Zu Besuch bei

Zu Besuch bei Sieblieb

2. 11. 2017 Zu Besuch bei von ansalia.ch

Schon lange wollte ich mir Praxiserfahrung in der Technik des Siebdrucks holen. Die Gelegenheit ergab sich Im Atelier „Sieblieb“ bei Franziska Lang in Däniken im Kanton Solothurn. Ich dufte dort einen Einführungskurs besuchen. Es war mit Sicherheit nicht mein letzter Besuch bei der sympathischen und äusserst versierten Fachfrau.

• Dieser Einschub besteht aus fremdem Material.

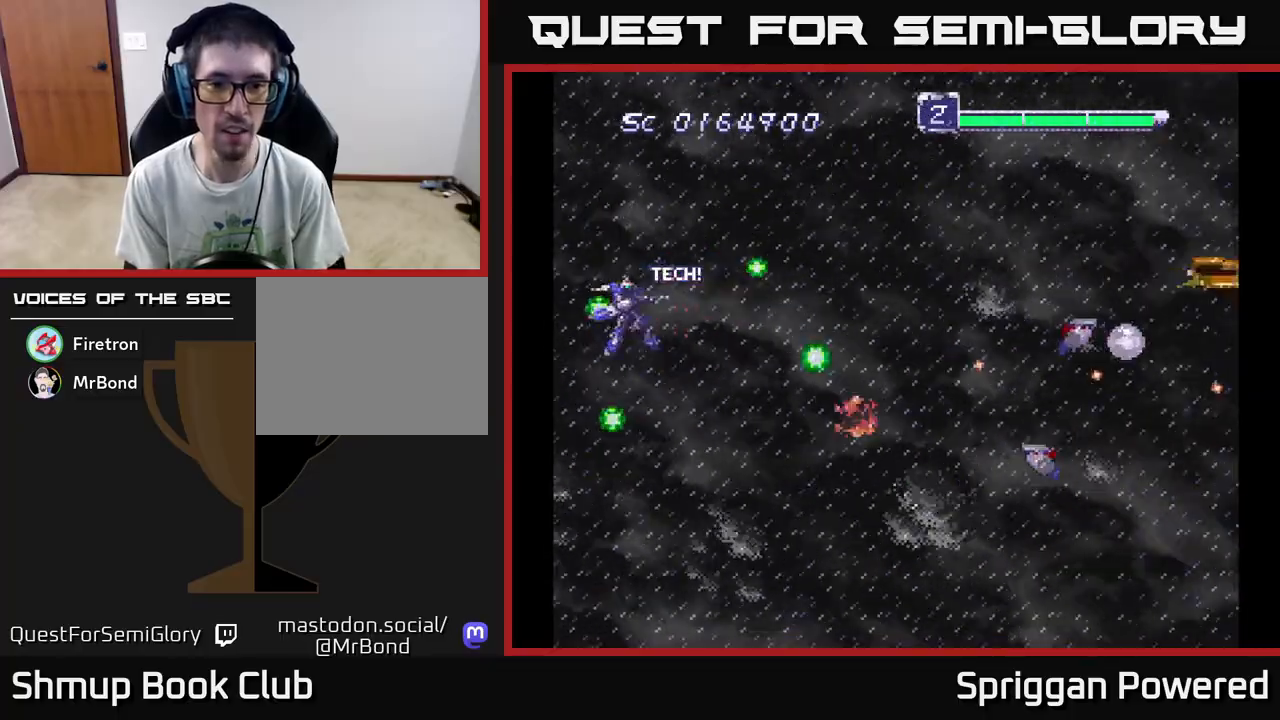
{"buttons": ["A", "DPAD_DOWN"]}
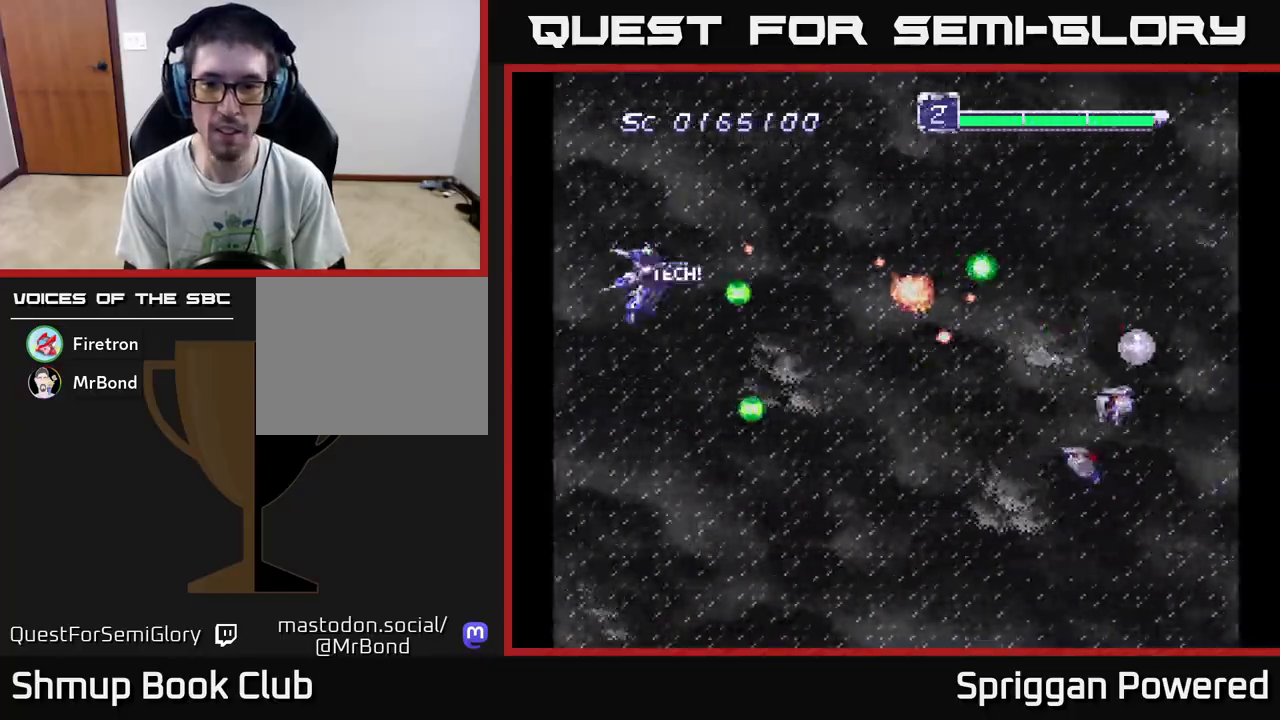
{"buttons": ["DPAD_RIGHT"]}
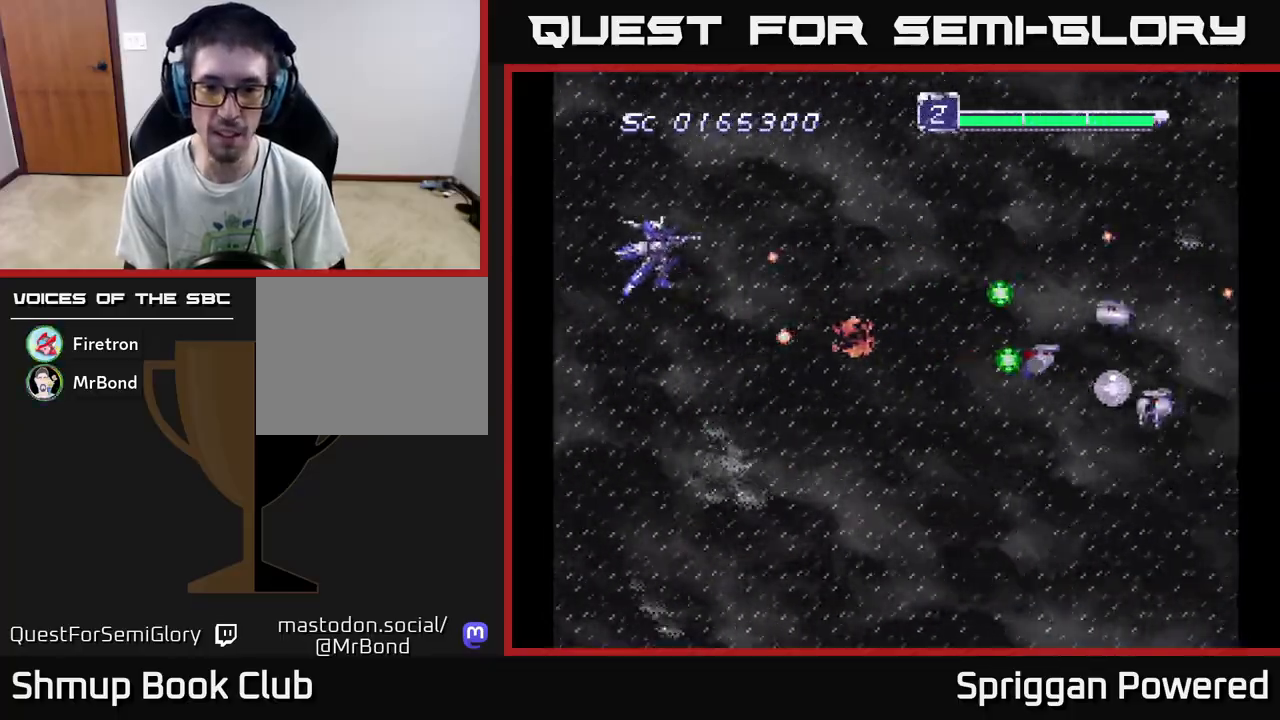
{"buttons": ["A", "DPAD_DOWN", "DPAD_LEFT"]}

Ihr Atelier in der Hausgemeinschaft Takatuka (dazu später mehr) ist eine perfekt eingerichtete und organisierte Werkstatt mit allen Apparaturen, Farben, Werkzeugen und Hilfsmitteln, die es für diese Technik braucht.

Was ist Siebdruck?

Farbe wird mit Hilfe eines Rakels durch ein feines Sieb auf Stoff, Papier, Holz, Kunststoffe etc. gestrichen. Das Sieb wird an den Stellen, wo keine Farbe sein soll undurchlässig gemacht - das Motiv/Muster selbst bleibt durchlässig. Rudimentär kann bereits simples Zeitungspapier eingesetzt werden, um ein Sieb abzudecken und einfache, aber effektvolle Drucke herzustellen. Für strapazierfähigere Lösungen, wie bei Seriendrucken erforderlich, wird mit lichtempfindlicher Emulsion gearbeitet. Ein Sieb wird mit diesem sogenannten Siebfüller bestrichen. Das gewünschte Motiv wird als schwarz-weiss-Folien-Vorlage auf das vorbereitete Sieb aufgelegt und unter Glas und Vakuum mit UV-Licht belichtet. Nach ca. 15 Minuten kann das Sieb ausgewaschen werden, dabei löst sich die Emulsion an den Stellen, wo die Folie schwarz war. An diesen Stellen kann anschliessend die Farbe gedruckt werden.

Das tönt ganz simpel – ist es auch – aber in den Details kann auch ganz schön viel in die Hosen gehen. So habe ich auch schon fixfertig belichtete Siebe beim unvorsichtigen Auswaschen ruiniert. Aber auch das sind Lernprozesse und macht einen reich an Erfahrung.

Diese Technik kennt kaum Grenzen, denn so Vieles ist möglich. Ratsam ist es als Anfängerin mit einfarbigen Drucken auf Papier zu beginnen. Ich habe mich mit zweifarbigen Drucken auf Stoff bereits etwas weiter gewagt und schnell gemerkt, dass auch hier Stolpersteine liegen können. Dafür braucht es nämlich auch zwei verschiedene Siebe, die die jeweiligen Flächen abdecken. Der erste Druck ist noch easy, aber der zweite muss natürlich passgenau über den vorangegangen zu liegen kommen. Auch hier habe ich Ausschuss produziert und gemerkt, dass es Fingerfertigkeit und Geduld braucht, um perfekte Druckergebnisse zu erzielen.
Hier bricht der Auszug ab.